Compression methodTradeoff
Lower precisionLess memory, reduced numerical accuracy
QuantizationSmaller storage, reconstruction overhead
SparsificationReduced memory for sparse activations
Delta encodingEffective for slowly changing states
Recomputation from seedsMinimal storage, extra compute

Compression is increasingly important for very large models.

Distributed Memory

Large-scale training distributes activations and gradients across devices.

The planner must coordinate:

device-local buffers
communication buffers
gradient synchronization
pipeline stages
activation sharding
optimizer state placement

The derivative graph is therefore also a communication graph.

Memory planning becomes coupled with network scheduling.

Forward-Mode Memory

Forward mode uses less memory because derivatives propagate immediately.

A forward-mode computation usually needs only:

current primal values
current tangent values

No backward replay is required.

This is one reason forward mode is attractive for small-input problems and higher-order local differentiation.

Persistent vs Ephemeral Values

Some values persist across calls:

model parameters
optimizer state
compiled kernels
memory pools

Others are ephemeral:

temporary activations
adjoints
intermediate reductions
loop-local buffers

The planner must distinguish them.

Persistent values may justify expensive layout optimization.

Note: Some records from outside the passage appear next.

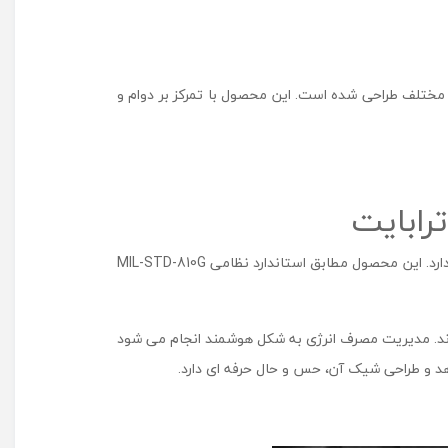
س
ر
م
د
ختلف طراحی شده است. این محصول با تمرکز بر دوام و
ل
A
C
7
3
2
ظ
ر
دارای بدنه ای از آلومینیوم مقاوم است که توان تحمل فشار تا ۴۰۰۰ کیلوگرم را دارد. این محصول مطابق استاندارد نظامی MIL-STD-810G
ف
ی
ت
ی
ل می رساند. مدیریت مصرف انرژی به شکل هوشمند انجام می شود
ک
ت
ر
ا
ب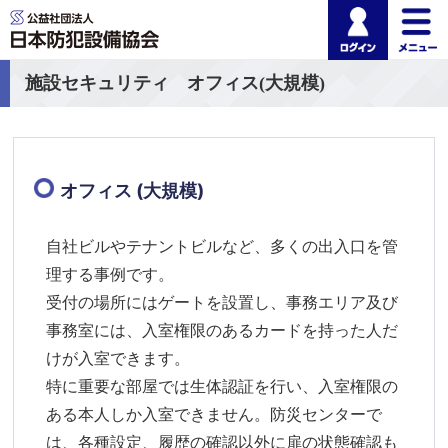
ログイ
公益社団法人 日本
施設セキュリティ オフィス(大規模)
オフィス (大規模)
自社ビルやテナントビルなど、多くの出入口を管
理する事例です。
受付の場所にはゲートを設置し、事務エリア及び
事務室には、入室権限のあるカードを持った人だ
けが入室できます。
特に重要な部屋では生体認証を行い、入室権限の
ある本人しか入室できません。防災センターで
は、各種設定、履歴の確認以外に扉の状態確認も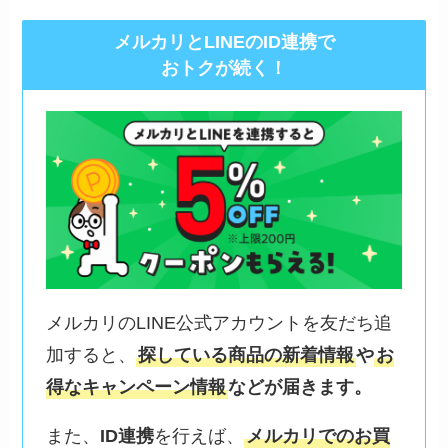
メルカリとLINEのID連携で
おトクが続く！
メルカリのLINE公式アカウントを友だち追
加すると、
探している商品の新着情報
や
お
得なキャンペーン情報
などが届きます。
また、
ID連携
を行えば、
メルカリでのお買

Ephemeral values favor rapid allocation and reuse.

Memory Planning and Numerical Stability

Recomputation changes floating-point behavior.

Example:

save exact forward value
vs
recompute approximately equivalent value

Because floating-point arithmetic is not associative, recomputation may produce slightly different results.

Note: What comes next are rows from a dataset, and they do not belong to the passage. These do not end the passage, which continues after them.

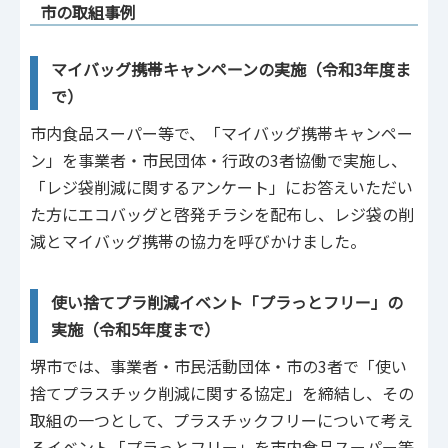
市の取組事例
マイバッグ携帯キャンペーンの実施（令和3年度ま
で）
市内食品スーパー等で、「マイバッグ携帯キャンペー
ン」を事業者・市民団体・行政の3者協働で実施し、
「レジ袋削減に関するアンケート」にお答えいただい
た方にエコバッグと啓発チラシを配布し、レジ袋の削
減とマイバッグ携帯の協力を呼びかけました。
使い捨てプラ削減イベント「プラっとフリー」の
実施（令和5年度まで）
堺市では、事業者・市民活動団体・市の3者で「使い
捨てプラスチック削減に関する協定」を締結し、その
取組の一つとして、プラスチックフリーについて考え
るイベント「プラっとフリー」を市内食品スーパー等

For most machine learning workloads this is acceptable. For high-precision scientific computing, deterministic replay may matter.

The planner therefore influences both performance and numerical reproducibility.

Compiler Integration

Memory planning is closely tied to compiler optimization.

The compiler needs:

shape inference
liveness analysis
effect analysis
alias analysis
scheduling
device placement
cost models

A modern AD compiler does not treat memory as an afterthought. Memory is part of the program transformation process itself.

Design Questions

A memory planning system for AD should answer:

Which values must survive for backward?
Which values can be recomputed?
When can buffers be reused?
Which operations allow in-place updates?
How are aliases tracked?
How are dynamic shapes handled?
How are buffers distributed across devices?
How is checkpointing chosen?
How are memory and compute tradeoffs modeled?

Different systems make different tradeoffs depending on workload.

Summary

Memory planning determines the practical scalability of reverse-mode automatic differentiation.

The main challenge is that backward computation depends on forward intermediates. A naive system stores everything. A scalable system analyzes lifetimes, reuses buffers, rematerializes values, checkpoints computations, and coordinates memory with execution scheduling.

In modern AD systems, memory planning is not separate from differentiation. The structure of the derivative program directly determines what must be stored, when it must remain alive, and what can be discarded or recomputed.